Dataset section>
————

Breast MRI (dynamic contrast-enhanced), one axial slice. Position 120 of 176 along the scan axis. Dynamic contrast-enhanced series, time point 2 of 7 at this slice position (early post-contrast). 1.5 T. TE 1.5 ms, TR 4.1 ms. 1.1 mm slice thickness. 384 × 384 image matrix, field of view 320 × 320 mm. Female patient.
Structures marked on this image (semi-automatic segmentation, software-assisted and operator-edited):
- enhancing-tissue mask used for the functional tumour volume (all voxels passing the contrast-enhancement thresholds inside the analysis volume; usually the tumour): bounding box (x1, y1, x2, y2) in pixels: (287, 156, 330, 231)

————

Exercise instructions> In the data above, which lines include "image"? Return those lines.

Exercise solution>
Breast MRI (dynamic contrast-enhanced), one axial slice. Position 120 of 176 along the scan axis. Dynamic contrast-enhanced series, time point 2 of 7 at this slice position (early post-contrast). 1.5 T. TE 1.5 ms, TR 4.1 ms. 1.1 mm slice thickness. 384 × 384 image matrix, field of view 320 × 320 mm. Female patient.
Structures marked on this image (semi-automatic segmentation, software-assisted and operator-edited):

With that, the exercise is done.